**Task directions**
Print every line of the data entries below word for word, but leave the pictures out.

Data entries
========
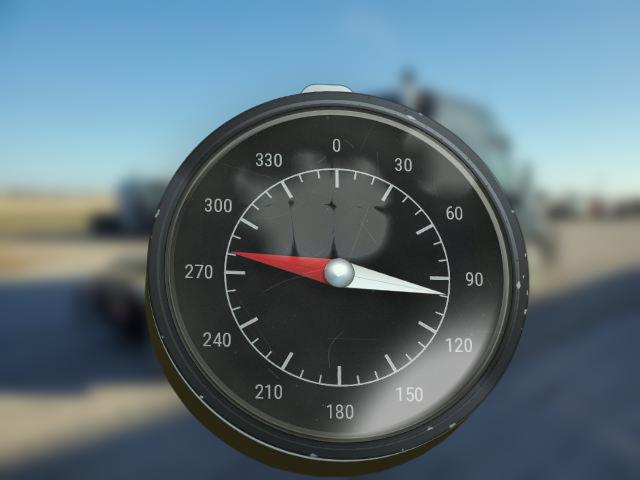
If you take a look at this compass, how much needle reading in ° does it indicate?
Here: 280 °
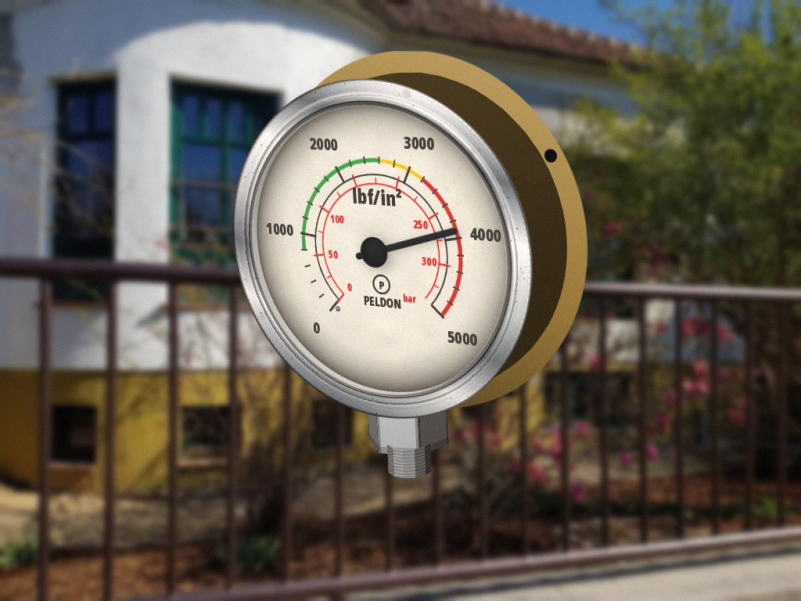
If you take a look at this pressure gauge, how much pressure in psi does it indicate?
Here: 3900 psi
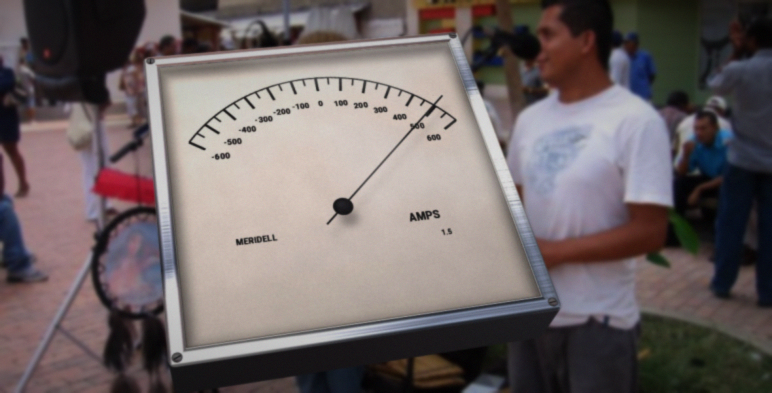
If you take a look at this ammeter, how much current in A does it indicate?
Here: 500 A
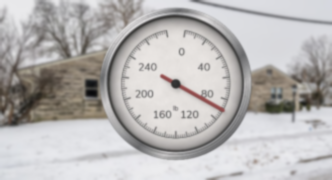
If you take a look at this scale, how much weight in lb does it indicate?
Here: 90 lb
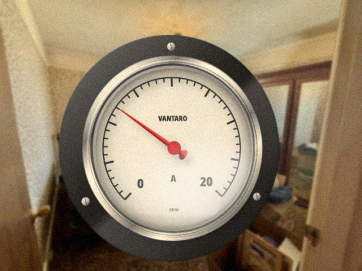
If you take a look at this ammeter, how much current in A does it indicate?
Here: 6 A
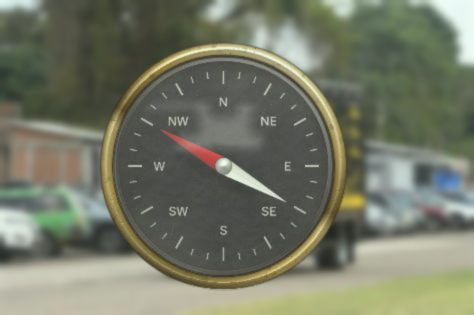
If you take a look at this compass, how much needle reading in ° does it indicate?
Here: 300 °
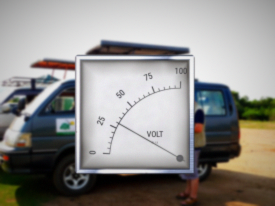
========
**Solution below**
If you take a look at this compass, how much needle reading in ° does it indicate?
Here: 280 °
If you take a look at this pressure gauge, how much pressure in psi does it indicate?
Here: 3900 psi
If you take a look at this ammeter, how much current in A does it indicate?
Here: 500 A
If you take a look at this scale, how much weight in lb does it indicate?
Here: 90 lb
If you take a look at this ammeter, how much current in A does it indicate?
Here: 6 A
If you take a look at this compass, how much needle reading in ° does it indicate?
Here: 300 °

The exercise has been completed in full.